La QVT ? Une incantation !

Éric Guyader, directeur du centre hospitalier de Beauvais, a tenu d’abord à saluer « les ressources du système hospitalier français. N’ayons pas peur de dire que nous nous en  sommes largement mieux sortis qu’ailleurs ». Avant d’établir un constat glaçant sur la situation de l’hôpital, sur le territoire comme ailleurs, avec une précision… chirurgicale : « Oui, il y aura un avant et un après Covid. Mais la situation que nous vivons aujourd’hui ramène toujours au financement du système hospitalier. La fragilisation de l’offre médicale est telle qu’elle se répercute sur l’hôpital. Ce n’est pas qu’une question de financement. Le problème est aussi d’ordre managérial. Les jeunes médecins ne veulent plus travailler des heures comme avant. C’est une question de nature sociologique et il faut la prendre en compte. La qualité de vie au travail repose d’abord sur le fait que cette nouvelle génération veut avoir une vie de famille, des loisirs, etc. Et donc, quand on fait des plannings, ce sont souvent les anciens médecins qui comblent les trous », explique-t-il.

Dans cette perspective, la QVT relève de l’incantation. « Parce que les paramètres font défaut.
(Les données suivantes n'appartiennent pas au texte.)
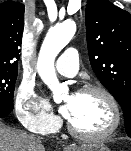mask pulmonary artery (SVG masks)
I'll return each mask as SVG.
<instances>
[{
    "label": "pulmonary artery",
    "mask_w": 131,
    "mask_h": 151,
    "mask_svg": "<svg viewBox=\"0 0 131 151\" xmlns=\"http://www.w3.org/2000/svg\"><path fill=\"white\" fill-rule=\"evenodd\" d=\"M56 70L68 77L74 76L79 68L78 53L73 47L68 48L56 61Z\"/></svg>",
    "instance_id": "pulmonary-artery-1"
}]
</instances>
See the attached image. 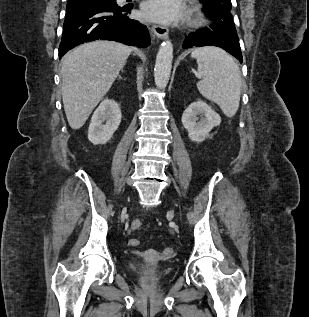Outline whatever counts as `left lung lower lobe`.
<instances>
[{"mask_svg": "<svg viewBox=\"0 0 309 317\" xmlns=\"http://www.w3.org/2000/svg\"><path fill=\"white\" fill-rule=\"evenodd\" d=\"M217 46L236 57L240 63L242 53L239 44V38L236 32L230 30H217L215 26L212 29L198 30L196 33H190L185 37L183 48Z\"/></svg>", "mask_w": 309, "mask_h": 317, "instance_id": "obj_1", "label": "left lung lower lobe"}]
</instances>
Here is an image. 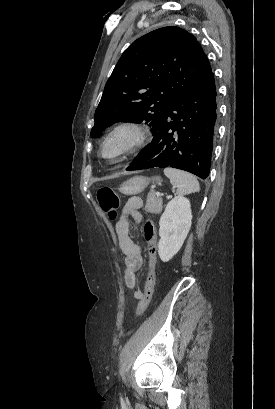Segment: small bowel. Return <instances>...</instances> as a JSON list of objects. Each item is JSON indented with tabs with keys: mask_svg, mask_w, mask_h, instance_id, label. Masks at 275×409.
<instances>
[{
	"mask_svg": "<svg viewBox=\"0 0 275 409\" xmlns=\"http://www.w3.org/2000/svg\"><path fill=\"white\" fill-rule=\"evenodd\" d=\"M142 205L140 197H130L123 207L121 219L115 225L118 245L123 255L125 285L135 298L142 295V291L136 288L135 273L141 268L143 257L140 245L130 235L129 217L139 222L142 217L139 212Z\"/></svg>",
	"mask_w": 275,
	"mask_h": 409,
	"instance_id": "obj_1",
	"label": "small bowel"
}]
</instances>
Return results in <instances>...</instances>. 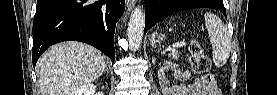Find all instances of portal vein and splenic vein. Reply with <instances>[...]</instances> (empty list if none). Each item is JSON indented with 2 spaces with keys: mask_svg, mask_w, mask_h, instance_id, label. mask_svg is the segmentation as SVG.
Wrapping results in <instances>:
<instances>
[{
  "mask_svg": "<svg viewBox=\"0 0 277 95\" xmlns=\"http://www.w3.org/2000/svg\"><path fill=\"white\" fill-rule=\"evenodd\" d=\"M186 43L185 42H176L172 45V47L169 50H173L174 48H181L183 46H185Z\"/></svg>",
  "mask_w": 277,
  "mask_h": 95,
  "instance_id": "18ae733b",
  "label": "portal vein and splenic vein"
}]
</instances>
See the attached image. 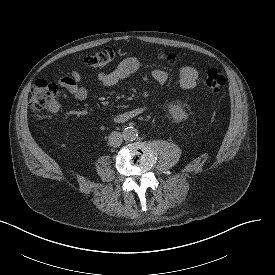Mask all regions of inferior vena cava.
I'll list each match as a JSON object with an SVG mask.
<instances>
[{
	"mask_svg": "<svg viewBox=\"0 0 275 275\" xmlns=\"http://www.w3.org/2000/svg\"><path fill=\"white\" fill-rule=\"evenodd\" d=\"M123 135L119 132H112L108 138V144L111 147H118L122 144Z\"/></svg>",
	"mask_w": 275,
	"mask_h": 275,
	"instance_id": "602c4592",
	"label": "inferior vena cava"
}]
</instances>
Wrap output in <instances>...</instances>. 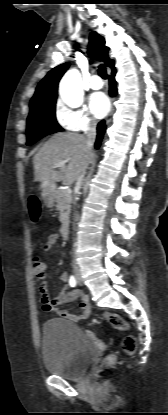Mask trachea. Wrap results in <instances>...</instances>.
Instances as JSON below:
<instances>
[{
	"instance_id": "3493384b",
	"label": "trachea",
	"mask_w": 168,
	"mask_h": 415,
	"mask_svg": "<svg viewBox=\"0 0 168 415\" xmlns=\"http://www.w3.org/2000/svg\"><path fill=\"white\" fill-rule=\"evenodd\" d=\"M98 73L103 79L107 78L106 68L103 64L99 65Z\"/></svg>"
}]
</instances>
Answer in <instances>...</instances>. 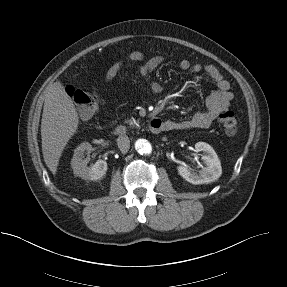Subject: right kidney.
Instances as JSON below:
<instances>
[{"label":"right kidney","instance_id":"ca27d5eb","mask_svg":"<svg viewBox=\"0 0 287 287\" xmlns=\"http://www.w3.org/2000/svg\"><path fill=\"white\" fill-rule=\"evenodd\" d=\"M92 145L89 143H82L79 145L71 160V166L75 176L81 177L85 180H98L101 179L107 171V162L104 160H98L94 165L88 167L89 158H84V153L90 152Z\"/></svg>","mask_w":287,"mask_h":287}]
</instances>
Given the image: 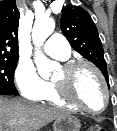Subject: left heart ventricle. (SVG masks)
<instances>
[{
    "mask_svg": "<svg viewBox=\"0 0 117 131\" xmlns=\"http://www.w3.org/2000/svg\"><path fill=\"white\" fill-rule=\"evenodd\" d=\"M60 69L54 80L63 78ZM70 89L73 96L91 110H100L104 103V94L97 76L87 67L76 69L70 77Z\"/></svg>",
    "mask_w": 117,
    "mask_h": 131,
    "instance_id": "obj_1",
    "label": "left heart ventricle"
}]
</instances>
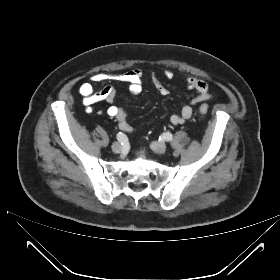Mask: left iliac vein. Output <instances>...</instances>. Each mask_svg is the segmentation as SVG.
Here are the masks:
<instances>
[{"label":"left iliac vein","instance_id":"4c4485c4","mask_svg":"<svg viewBox=\"0 0 280 280\" xmlns=\"http://www.w3.org/2000/svg\"><path fill=\"white\" fill-rule=\"evenodd\" d=\"M151 148L156 152V153H159V154H163L165 153L167 147H166V144L164 142H158V141H155V142H152L151 143Z\"/></svg>","mask_w":280,"mask_h":280}]
</instances>
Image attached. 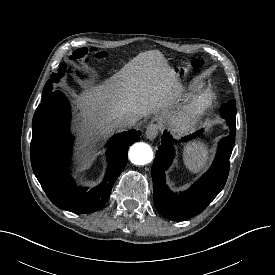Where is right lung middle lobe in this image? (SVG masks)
<instances>
[{"label":"right lung middle lobe","mask_w":275,"mask_h":275,"mask_svg":"<svg viewBox=\"0 0 275 275\" xmlns=\"http://www.w3.org/2000/svg\"><path fill=\"white\" fill-rule=\"evenodd\" d=\"M67 68V65L65 63H62L60 65V72L57 74L53 75V78L50 79L49 81H47V83L44 86V90H43V98L47 95H49L51 93L52 90V82H57L58 78H60L62 76V74L64 73V69Z\"/></svg>","instance_id":"1"}]
</instances>
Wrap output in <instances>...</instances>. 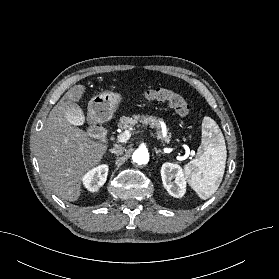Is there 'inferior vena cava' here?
I'll return each instance as SVG.
<instances>
[{"label": "inferior vena cava", "instance_id": "inferior-vena-cava-1", "mask_svg": "<svg viewBox=\"0 0 279 279\" xmlns=\"http://www.w3.org/2000/svg\"><path fill=\"white\" fill-rule=\"evenodd\" d=\"M110 152L116 155H121L124 152V148L116 145L114 148L110 149Z\"/></svg>", "mask_w": 279, "mask_h": 279}]
</instances>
D’abord, les ressources. Quand on veut recruter des médecins ou des infirmières, on n’en trouve pas ! Bien sûr, la présence de SOS Médecins, la création du CPTS sont en mesure de désengorger le goulot d’étranglement que représente les urgences à l’hôpital. Il faut aussi diversifier le nombre d’intervenants à l’hôpital, en les confiant à d’autres acteurs, pour laisser aux médecins le soin de faire uniquement de… la médecine ! », conclut-il. Le débat est lancé, il est loin d’être refermé.